| What to work on |
Give back the entire listing verbatim.

| Working data |
::::

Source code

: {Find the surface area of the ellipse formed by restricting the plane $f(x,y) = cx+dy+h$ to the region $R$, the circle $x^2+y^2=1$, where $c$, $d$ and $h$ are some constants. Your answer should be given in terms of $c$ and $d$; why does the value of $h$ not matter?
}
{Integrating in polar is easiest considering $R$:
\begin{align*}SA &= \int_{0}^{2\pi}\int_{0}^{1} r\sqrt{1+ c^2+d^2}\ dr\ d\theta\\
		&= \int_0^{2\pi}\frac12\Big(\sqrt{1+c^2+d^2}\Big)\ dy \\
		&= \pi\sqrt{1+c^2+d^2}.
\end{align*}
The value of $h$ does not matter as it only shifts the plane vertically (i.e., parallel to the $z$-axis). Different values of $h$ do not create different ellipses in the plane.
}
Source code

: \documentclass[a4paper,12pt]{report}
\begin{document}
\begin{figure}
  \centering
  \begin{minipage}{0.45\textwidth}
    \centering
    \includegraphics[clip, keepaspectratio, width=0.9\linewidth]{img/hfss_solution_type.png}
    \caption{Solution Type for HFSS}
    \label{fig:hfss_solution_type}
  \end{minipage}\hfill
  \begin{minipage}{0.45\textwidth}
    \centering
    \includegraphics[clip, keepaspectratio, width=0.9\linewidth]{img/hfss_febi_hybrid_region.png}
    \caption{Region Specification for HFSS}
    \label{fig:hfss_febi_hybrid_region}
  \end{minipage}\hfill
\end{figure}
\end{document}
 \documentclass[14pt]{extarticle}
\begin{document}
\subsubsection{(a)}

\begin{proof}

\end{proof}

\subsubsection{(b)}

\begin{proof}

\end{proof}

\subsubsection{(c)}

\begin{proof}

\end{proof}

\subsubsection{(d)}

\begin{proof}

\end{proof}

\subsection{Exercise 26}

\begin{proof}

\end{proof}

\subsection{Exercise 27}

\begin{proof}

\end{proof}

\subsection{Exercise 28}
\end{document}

::::

| Solution for this exercise |
Source code

: {Find the surface area of the ellipse formed by restricting the plane $f(x,y) = cx+dy+h$ to the region $R$, the circle $x^2+y^2=1$, where $c$, $d$ and $h$ are some constants. Your answer should be given in terms of $c$ and $d$; why does the value of $h$ not matter?
}
{Integrating in polar is easiest considering $R$:
\begin{align*}SA &= \int_{0}^{2\pi}\int_{0}^{1} r\sqrt{1+ c^2+d^2}\ dr\ d\theta\\
		&= \int_0^{2\pi}\frac12\Big(\sqrt{1+c^2+d^2}\Big)\ dy \\
		&= \pi\sqrt{1+c^2+d^2}.
\end{align*}
The value of $h$ does not matter as it only shifts the plane vertically (i.e., parallel to the $z$-axis). Different values of $h$ do not create different ellipses in the plane.
}
Source code

: \documentclass[a4paper,12pt]{report}
\begin{document}
\begin{figure}
  \centering
  \begin{minipage}{0.45\textwidth}
    \centering
    \includegraphics[clip, keepaspectratio, width=0.9\linewidth]{img/hfss_solution_type.png}
    \caption{Solution Type for HFSS}
    \label{fig:hfss_solution_type}
  \end{minipage}\hfill
  \begin{minipage}{0.45\textwidth}
    \centering
    \includegraphics[clip, keepaspectratio, width=0.9\linewidth]{img/hfss_febi_hybrid_region.png}
    \caption{Region Specification for HFSS}
    \label{fig:hfss_febi_hybrid_region}
  \end{minipage}\hfill
\end{figure}
\end{document}
 \documentclass[14pt]{extarticle}
\begin{document}
\subsubsection{(a)}

\begin{proof}

\end{proof}

\subsubsection{(b)}

\begin{proof}

\end{proof}

\subsubsection{(c)}

\begin{proof}

\end{proof}

\subsubsection{(d)}

\begin{proof}

\end{proof}

\subsection{Exercise 26}

\begin{proof}

\end{proof}

\subsection{Exercise 27}

\begin{proof}

\end{proof}

\subsection{Exercise 28}
\end{document}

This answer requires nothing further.